The popularity of the products of the International Comparison Program (which produced the world’s new purchasing power parity (PPP) values), and those of the world governance indicators, points to the important role the Bank plays in developing new measurement methodologies. Only a few reports and working papers make it into the top-200; those that do are often on highly charged topics like global food prices and India’s malnutrition puzzle. Interestingly, three reports by the Independent Evaluation Group (IEG) make it into the top-200; one is the group’s reassessment of the costs and benefits of rural electrification.
In a way, it’s not altogether surprising that the DEC and IFC flagships dominate other knowledge products in terms of downloads – a vast amount of money goes into their preparation. Recent issues of the WDR have cost $5-6 million a year, with roughly half coming from the Bank’s core administrative budget and the rest coming from donors. This works out at several hundred dollars per download. Other knowledge products cost much less, and many get some rather good download figures. The policy research working paper “Implications of higher global food prices for poverty in low-income countries” was downloaded over 8,000 times between 2007 and 2011. Assuming this cost $100,000 to produce – a wild guess – each download cost just $12. In fact, a lot of policy research working papers get quite respectable downloads. In the top-10,000 there are around 300 of them. Assuming each cost $100,000 to produce, the cost per download for the least downloaded working paper was $279. My guess is that a lot of the other knowledge products – especially East Asia’s economic updates – also look like a bargain seen in this light!

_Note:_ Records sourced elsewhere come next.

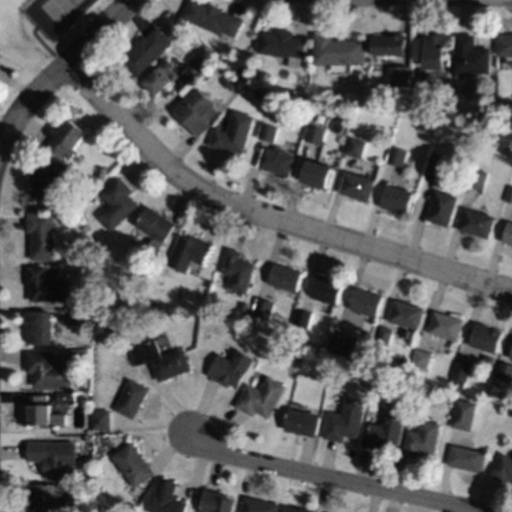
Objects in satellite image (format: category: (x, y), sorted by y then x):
park: (52, 16)
building: (212, 17)
building: (213, 18)
park: (40, 27)
building: (189, 35)
building: (281, 43)
building: (283, 44)
building: (388, 44)
building: (389, 44)
building: (504, 44)
building: (504, 45)
building: (430, 49)
building: (146, 50)
building: (147, 50)
building: (338, 50)
building: (430, 50)
building: (338, 51)
building: (470, 55)
building: (470, 55)
building: (210, 61)
road: (57, 67)
building: (193, 70)
building: (241, 71)
building: (399, 75)
building: (399, 75)
building: (161, 76)
building: (160, 78)
building: (231, 83)
building: (258, 93)
building: (194, 109)
building: (195, 111)
building: (232, 132)
building: (267, 132)
building: (233, 133)
building: (267, 133)
building: (314, 133)
building: (314, 134)
building: (66, 136)
building: (67, 139)
building: (354, 146)
building: (354, 147)
building: (395, 155)
building: (395, 156)
building: (275, 160)
building: (276, 160)
building: (435, 164)
building: (436, 166)
building: (100, 172)
building: (69, 173)
building: (316, 173)
building: (316, 173)
building: (476, 177)
building: (479, 179)
building: (43, 181)
building: (45, 183)
building: (356, 185)
building: (356, 185)
building: (508, 193)
building: (508, 194)
building: (396, 197)
building: (396, 198)
building: (115, 203)
building: (115, 203)
building: (441, 207)
building: (442, 207)
road: (264, 213)
building: (476, 222)
building: (476, 222)
building: (154, 223)
building: (154, 224)
building: (40, 233)
building: (507, 233)
building: (507, 233)
building: (40, 235)
building: (153, 244)
building: (188, 251)
building: (187, 252)
building: (237, 270)
building: (236, 271)
building: (284, 277)
building: (284, 277)
building: (44, 285)
building: (44, 286)
building: (324, 288)
building: (325, 289)
building: (118, 292)
building: (366, 300)
building: (365, 301)
building: (261, 304)
building: (242, 307)
building: (261, 308)
building: (405, 313)
building: (405, 314)
building: (78, 315)
building: (253, 316)
building: (300, 318)
building: (301, 318)
building: (444, 325)
building: (444, 325)
building: (37, 326)
building: (38, 327)
building: (344, 328)
building: (406, 333)
building: (382, 335)
building: (484, 336)
building: (484, 337)
building: (341, 345)
building: (287, 348)
building: (510, 352)
building: (510, 353)
building: (78, 354)
building: (158, 358)
building: (420, 358)
building: (420, 358)
building: (159, 359)
building: (229, 368)
building: (229, 368)
building: (45, 369)
building: (45, 370)
building: (460, 371)
building: (503, 371)
building: (504, 371)
building: (458, 373)
building: (496, 383)
building: (64, 396)
building: (64, 397)
building: (260, 397)
building: (260, 397)
building: (130, 398)
building: (130, 398)
building: (463, 414)
building: (43, 415)
building: (43, 415)
building: (100, 419)
building: (100, 419)
building: (344, 420)
building: (301, 421)
building: (344, 421)
building: (460, 421)
building: (302, 422)
building: (384, 431)
building: (385, 433)
building: (421, 438)
building: (421, 439)
building: (51, 455)
building: (52, 457)
building: (465, 457)
building: (465, 458)
building: (132, 463)
building: (132, 464)
building: (502, 468)
building: (502, 469)
road: (329, 475)
building: (46, 497)
building: (166, 497)
building: (85, 498)
building: (166, 498)
building: (44, 499)
building: (215, 501)
building: (215, 502)
building: (257, 505)
building: (257, 505)
building: (295, 509)
building: (295, 509)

Another caveat is what I mentioned earlier – not every document needs to be downloaded to be read. Blog posts, for example, don’t. As I showed in another post, a lot of blog posts get very high page views. The most read blog post of 2011 (“Can rapid population growth be good for economic development?”, published in April 2010) got nearly 21,000 views over the period November 2011 - November 2011. This compares rather favorably with the 2010 WDR’s download figure of 35,000 (for the period 2007-2011). Blog posts don’t have anything like the depth of a WDR, of course, or even of a working paper. But some – including several on the Development Impact blog – contain material that subsequently becomes the basis of a working paper which then becomes a journal article. And blog posts are a great medium for getting across small, medium and even large ideas in a few words. Who’s to say that – if blog posts had been a medium at the time – Bill Gates wouldn’t have been equally moved by a well written blog post as he was by the 1993 WDR?